Of the lines below, copy those that hold the word "view".

Data:
───

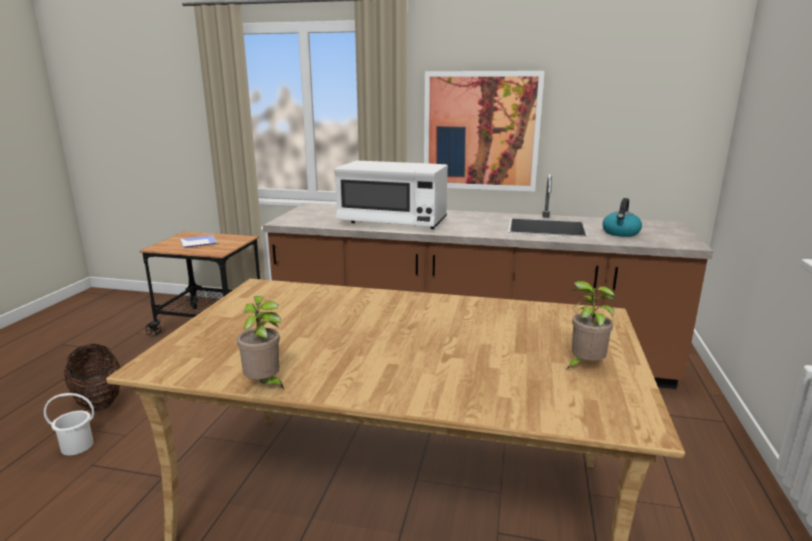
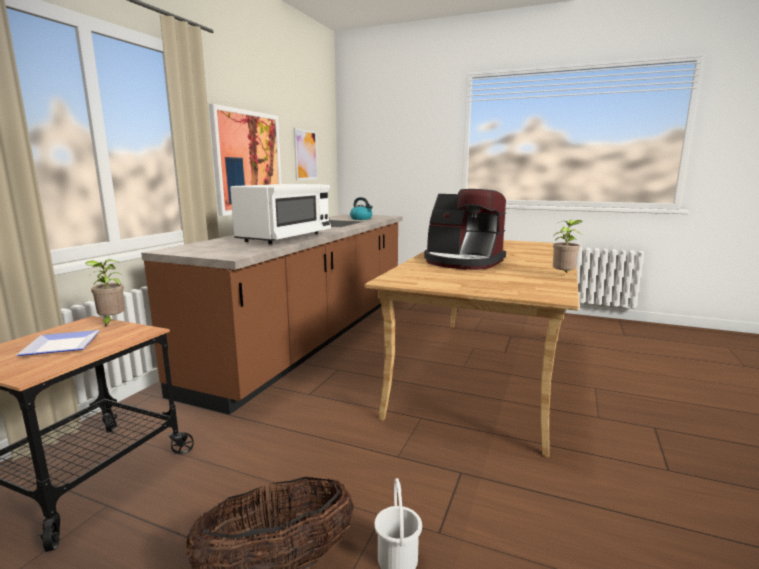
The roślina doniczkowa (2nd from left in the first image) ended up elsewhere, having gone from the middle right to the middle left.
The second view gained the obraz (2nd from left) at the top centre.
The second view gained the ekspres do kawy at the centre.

───

Exercise result:
The second view gained the obraz (2nd from left) at the top centre.
The second view gained the ekspres do kawy at the centre.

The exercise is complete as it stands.